Pumpkin cream soup with herbs and seeds
4 servings
30 minutes
Pumpkin cream soup with herbs and seeds is a refined dish of Italian cuisine that captivates with its velvety taste and delicate aroma. Historically, pumpkin was widely used in Mediterranean cuisine due to its sweet flesh and rich color. This soup is warm and tender, with a hint of ginger's spiciness and creamy softness. Pumpkin seeds add a crunchy texture, while fresh herbs provide notes of freshness and fragrance. It is perfect as a warming lunch on a cool day or as a light dinner that leaves a pleasant aftertaste. Served with crispy bread or cheese croutons that highlight its refined creamy base, each spoonful of this soup offers coziness and harmony, turning the meal into a true gastronomic delight.

1
Let's prepare the necessary ingredients. Peel and dice the pumpkin and potatoes. Chop the onion. Cut the ginger root into large pieces.
- Pumpkin: 400 g
- Potato: 2 pieces
- Sweet red onion: 1 piece
- Ginger root: 1 tablespoon
2
In a thick-bottomed pot, heat vegetable oil, add onion, garlic cloves, and ginger slices. Sauté the onion until translucent. Remove the garlic and ginger.

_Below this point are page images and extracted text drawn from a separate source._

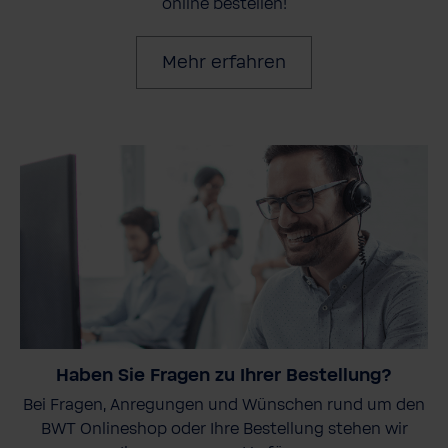
online bestellen!
Mehr erfahren
Haben Sie Fragen zu Ihrer Bestellung?
Bei Fragen, Anregungen und Wünschen rund um den
BWT Onlineshop oder Ihre Bestellung stehen wir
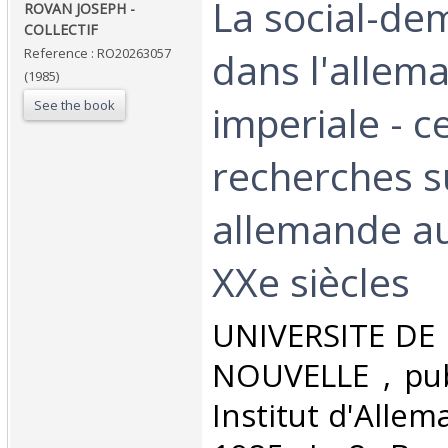
‎La social-de
‎ROVAN JOSEPH -
COLLECTIF‎
dans l'allem
Reference : RO20263057
(1985)
See the book
imperiale - c
recherches su
allemande au
XXe siècles‎
‎UNIVERSITE D
NOUVELLE , pub
Institut d'Allem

- Sweet red onion: 1 piece
- Garlic: 2 cloves
- Ginger root: 1 tablespoon
3
Add pumpkin to the onion. Sauté over medium heat until half-cooked. Add 1.5 liters of clean water or meat broth. Cook until the pumpkin is soft, then add potatoes. Cook the soup until the potatoes are done.
- Pumpkin: 400 g
- Water: 1.5 l
- Potato: 2 pieces
4
Once the vegetables are cooked, remove the pot from the heat and let it cool slightly. Blend until a smooth soup consistency is achieved.
5
Put it back on the heat, adding salt and pepper. Cook for a few minutes without bringing to a boil, then turn off the heat and add cream.
- Salt: to taste
- Ground black pepper: to taste
- Cream 20%: 250 ml
6
Add fresh herbs and pumpkin seeds when serving.